Rumpus: At least he got you off, part of you. While your book offers dubious craft advice, but great sex advice, I can’t help but focus on the section “Responsible for Your Own Orgasm.” You say, “An orgasm is much like the final available seat on the last lifeboat of a sinking ocean liner: everybody for themselves! Don’t expect an orgasm to be handed to you like a free cup of coffee. You must be aggressive in your pursuit, not unlike a raccoon foraging in a trashcan for any edible morsel. Having an orgasm is not a race, but still it’s important to win. Have you ever seen a track event? Take sprinters, for instance. The first racer across the line gets all the attention. Nobody is paying attention to the second-place finisher. When a couple is having sex, after the first orgasms occurs, you can pretty much count on 50% of the enthusiasm leaving the room.” No question; let’s let that sink in.

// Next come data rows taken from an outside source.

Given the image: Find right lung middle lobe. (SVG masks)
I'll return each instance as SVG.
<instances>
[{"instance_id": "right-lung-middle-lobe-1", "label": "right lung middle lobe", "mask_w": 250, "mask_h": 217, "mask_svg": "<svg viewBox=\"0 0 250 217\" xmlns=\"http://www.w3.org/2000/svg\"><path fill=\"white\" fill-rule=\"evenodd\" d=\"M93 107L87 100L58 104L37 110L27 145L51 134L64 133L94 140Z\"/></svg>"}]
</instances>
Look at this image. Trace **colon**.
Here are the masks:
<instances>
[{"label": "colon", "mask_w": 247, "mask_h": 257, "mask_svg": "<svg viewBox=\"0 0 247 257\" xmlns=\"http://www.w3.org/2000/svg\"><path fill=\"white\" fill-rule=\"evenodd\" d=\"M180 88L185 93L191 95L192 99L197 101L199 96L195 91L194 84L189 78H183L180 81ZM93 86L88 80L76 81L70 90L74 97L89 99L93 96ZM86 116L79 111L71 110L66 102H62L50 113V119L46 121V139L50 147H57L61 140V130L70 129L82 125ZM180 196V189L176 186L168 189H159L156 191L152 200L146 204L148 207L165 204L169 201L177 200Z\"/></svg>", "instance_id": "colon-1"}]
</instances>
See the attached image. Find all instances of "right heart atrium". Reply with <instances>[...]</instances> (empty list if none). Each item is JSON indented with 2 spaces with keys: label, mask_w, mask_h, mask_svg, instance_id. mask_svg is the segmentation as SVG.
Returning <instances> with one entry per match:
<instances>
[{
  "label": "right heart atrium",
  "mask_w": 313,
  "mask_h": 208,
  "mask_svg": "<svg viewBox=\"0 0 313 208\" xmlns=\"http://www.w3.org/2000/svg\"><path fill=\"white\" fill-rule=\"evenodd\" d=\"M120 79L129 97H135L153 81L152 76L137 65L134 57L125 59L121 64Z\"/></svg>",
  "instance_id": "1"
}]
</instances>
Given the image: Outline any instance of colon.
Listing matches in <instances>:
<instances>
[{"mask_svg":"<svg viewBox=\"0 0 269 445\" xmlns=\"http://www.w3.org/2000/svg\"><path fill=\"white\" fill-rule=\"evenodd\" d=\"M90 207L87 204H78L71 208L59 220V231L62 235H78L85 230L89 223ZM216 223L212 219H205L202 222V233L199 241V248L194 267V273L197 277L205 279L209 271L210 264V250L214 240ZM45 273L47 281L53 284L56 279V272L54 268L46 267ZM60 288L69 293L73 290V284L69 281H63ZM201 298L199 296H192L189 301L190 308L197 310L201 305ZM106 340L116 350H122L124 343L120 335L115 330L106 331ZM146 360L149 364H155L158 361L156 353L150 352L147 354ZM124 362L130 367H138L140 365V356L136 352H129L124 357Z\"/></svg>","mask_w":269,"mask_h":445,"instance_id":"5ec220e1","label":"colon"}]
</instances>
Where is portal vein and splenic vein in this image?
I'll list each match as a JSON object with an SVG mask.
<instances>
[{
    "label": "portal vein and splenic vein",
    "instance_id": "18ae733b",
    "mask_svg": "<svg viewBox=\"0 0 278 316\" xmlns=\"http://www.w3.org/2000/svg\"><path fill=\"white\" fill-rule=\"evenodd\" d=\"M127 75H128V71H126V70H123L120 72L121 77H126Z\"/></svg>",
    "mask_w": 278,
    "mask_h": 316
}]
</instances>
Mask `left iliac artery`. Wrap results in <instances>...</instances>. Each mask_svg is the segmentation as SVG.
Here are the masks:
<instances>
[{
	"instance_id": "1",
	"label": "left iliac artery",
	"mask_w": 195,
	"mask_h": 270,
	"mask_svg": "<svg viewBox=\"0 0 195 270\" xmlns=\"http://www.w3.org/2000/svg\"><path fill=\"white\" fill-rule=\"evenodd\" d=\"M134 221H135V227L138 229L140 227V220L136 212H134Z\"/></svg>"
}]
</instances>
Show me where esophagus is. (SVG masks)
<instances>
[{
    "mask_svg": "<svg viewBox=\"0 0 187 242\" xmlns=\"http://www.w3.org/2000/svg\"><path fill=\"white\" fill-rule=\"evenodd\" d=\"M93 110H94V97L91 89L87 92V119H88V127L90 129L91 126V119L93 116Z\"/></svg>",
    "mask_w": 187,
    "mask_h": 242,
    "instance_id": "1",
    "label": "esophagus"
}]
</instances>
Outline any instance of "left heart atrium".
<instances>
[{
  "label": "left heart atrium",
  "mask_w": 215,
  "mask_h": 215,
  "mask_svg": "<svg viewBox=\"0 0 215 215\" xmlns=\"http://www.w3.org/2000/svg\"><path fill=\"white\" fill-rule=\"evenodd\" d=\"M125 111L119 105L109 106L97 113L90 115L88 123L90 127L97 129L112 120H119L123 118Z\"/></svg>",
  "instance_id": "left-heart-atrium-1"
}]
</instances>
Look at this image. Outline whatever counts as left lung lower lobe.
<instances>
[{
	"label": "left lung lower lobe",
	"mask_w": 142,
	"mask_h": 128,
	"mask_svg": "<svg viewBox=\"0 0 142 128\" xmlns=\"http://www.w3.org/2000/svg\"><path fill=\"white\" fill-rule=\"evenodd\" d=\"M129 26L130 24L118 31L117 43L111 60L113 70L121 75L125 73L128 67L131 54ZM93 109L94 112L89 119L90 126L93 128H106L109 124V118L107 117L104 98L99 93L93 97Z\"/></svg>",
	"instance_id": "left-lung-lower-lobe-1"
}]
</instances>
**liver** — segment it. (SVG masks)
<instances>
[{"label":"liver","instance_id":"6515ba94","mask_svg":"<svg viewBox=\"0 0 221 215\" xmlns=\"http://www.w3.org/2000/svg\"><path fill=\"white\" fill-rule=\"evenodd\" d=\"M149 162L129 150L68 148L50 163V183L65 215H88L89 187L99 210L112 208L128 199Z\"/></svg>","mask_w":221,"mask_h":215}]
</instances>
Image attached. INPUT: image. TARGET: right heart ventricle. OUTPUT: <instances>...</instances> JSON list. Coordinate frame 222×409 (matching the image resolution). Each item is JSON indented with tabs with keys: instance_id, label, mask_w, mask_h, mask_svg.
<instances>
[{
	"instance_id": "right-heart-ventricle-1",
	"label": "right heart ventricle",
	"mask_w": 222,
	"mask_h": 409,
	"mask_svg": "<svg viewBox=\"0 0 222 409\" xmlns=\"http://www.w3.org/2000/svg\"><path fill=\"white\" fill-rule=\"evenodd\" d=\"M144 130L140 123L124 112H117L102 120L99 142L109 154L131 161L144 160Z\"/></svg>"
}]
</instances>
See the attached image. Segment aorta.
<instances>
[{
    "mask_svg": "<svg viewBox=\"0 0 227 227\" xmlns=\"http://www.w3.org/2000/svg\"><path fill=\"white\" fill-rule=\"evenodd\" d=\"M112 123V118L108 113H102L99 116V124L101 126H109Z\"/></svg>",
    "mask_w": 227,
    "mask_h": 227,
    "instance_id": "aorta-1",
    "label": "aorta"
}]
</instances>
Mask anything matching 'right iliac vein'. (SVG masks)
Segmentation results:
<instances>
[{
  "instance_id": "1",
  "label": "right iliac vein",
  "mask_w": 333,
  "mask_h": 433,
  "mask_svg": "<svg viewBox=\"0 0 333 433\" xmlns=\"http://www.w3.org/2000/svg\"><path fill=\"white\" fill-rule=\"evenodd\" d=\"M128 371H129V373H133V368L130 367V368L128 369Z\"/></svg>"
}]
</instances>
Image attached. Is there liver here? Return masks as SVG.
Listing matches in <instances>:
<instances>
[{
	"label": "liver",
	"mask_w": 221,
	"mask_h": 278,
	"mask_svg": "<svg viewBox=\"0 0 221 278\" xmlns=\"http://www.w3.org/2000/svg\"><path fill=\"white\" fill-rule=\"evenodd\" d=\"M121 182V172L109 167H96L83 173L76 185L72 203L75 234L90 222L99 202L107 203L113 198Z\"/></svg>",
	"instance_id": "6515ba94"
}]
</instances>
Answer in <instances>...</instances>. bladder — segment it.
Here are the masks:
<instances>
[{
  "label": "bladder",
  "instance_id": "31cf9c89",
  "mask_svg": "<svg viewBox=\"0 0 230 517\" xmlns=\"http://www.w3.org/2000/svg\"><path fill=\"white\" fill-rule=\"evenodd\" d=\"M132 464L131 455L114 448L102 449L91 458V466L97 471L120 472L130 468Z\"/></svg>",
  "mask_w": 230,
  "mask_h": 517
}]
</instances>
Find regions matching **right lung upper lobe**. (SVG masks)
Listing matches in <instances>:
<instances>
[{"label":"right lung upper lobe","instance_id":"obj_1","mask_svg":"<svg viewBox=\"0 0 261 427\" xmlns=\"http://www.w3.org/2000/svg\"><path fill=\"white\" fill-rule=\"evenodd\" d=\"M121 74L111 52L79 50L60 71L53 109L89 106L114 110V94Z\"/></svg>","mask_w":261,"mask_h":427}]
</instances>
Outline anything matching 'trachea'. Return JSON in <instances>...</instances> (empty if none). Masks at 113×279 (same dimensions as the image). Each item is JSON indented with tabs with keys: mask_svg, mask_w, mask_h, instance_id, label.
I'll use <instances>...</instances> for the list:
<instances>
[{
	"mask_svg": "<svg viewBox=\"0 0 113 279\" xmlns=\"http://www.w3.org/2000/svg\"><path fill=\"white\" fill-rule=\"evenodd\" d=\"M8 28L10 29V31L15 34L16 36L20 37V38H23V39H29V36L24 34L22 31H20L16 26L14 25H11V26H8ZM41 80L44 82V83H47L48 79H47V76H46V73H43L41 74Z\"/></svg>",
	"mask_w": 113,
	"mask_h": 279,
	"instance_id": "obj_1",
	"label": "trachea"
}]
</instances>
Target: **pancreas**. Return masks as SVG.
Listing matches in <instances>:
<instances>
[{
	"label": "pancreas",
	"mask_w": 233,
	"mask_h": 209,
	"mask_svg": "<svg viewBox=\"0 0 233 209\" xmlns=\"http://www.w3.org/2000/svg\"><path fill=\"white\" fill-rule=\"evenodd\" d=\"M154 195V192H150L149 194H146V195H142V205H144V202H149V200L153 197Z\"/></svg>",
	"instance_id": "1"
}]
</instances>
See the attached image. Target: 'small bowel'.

Rumpus [again]: Seriously, why does everyone love crafts in the likeness of owls?
Sedaris: Because we have been conditioned to believe that owls are wise, and by extension, we must be wise by having them in our home, therefore there must be another reason than stupidity for displaying this cheap, hastily created semi-likeness of an owl on our mantle.
Rumpus: Your section on “CUI: Crafting Under the Influence” is especially illuminating: “Pot addicts are likely to encounter the following two difficulties while crafting: 1. They won’t start a project and, 2. They won’t finish a project. That’s because marijuana is a liar. This ‘harby’ propagandist convinces those who ‘par-toke’ that ‘hanging out’ is ‘cool.’ Well it’s not cool! You know what else is not cool? The warm euphoria, the openness, and the easy flow of ideas that are the sinister realities this roadside weed deals in. For the reefer fiend, fancy becomes folly, tedious becomes thrilling, and the horrible becomes hilarious. Just imagine a dark world where people are in a perpetual state of peace and amusement.” No question here; I just miss San Francisco.
Rumpus [again]: What’s an example from your life where you used the healing power of crafting?
Sedaris: Once I used the beautiful medicinal qualities of crafting to help an old woman feel peace and security through tatting, shortly before she was forcefully euthanized.
Rumpus: This may be a personal question, but I’ll ask it anyway. In “Beautifying the Pleasure Patch,” what is your personal style: “The Sizzle Strip,” “Stalin’s Mustache,” “The Boll Weevil,” “The Muttonchop,” or “The Ole Granddad”?
Sedaris: These days, having a book out and making the rounds, I just don’t have the time to put into personal grooming so I just settled for the “Tumbleweed”—a mature and dry pubic mound which after a few months on the road disengages from the roots and tumbles away.
Rumpus: As someone who used to proofread cookbooks for a living until I got fired for not knowing how to cook or proofread, I appreciate you writing recipes that are fun and sometimes functional. Thank you, Amy Sedaris.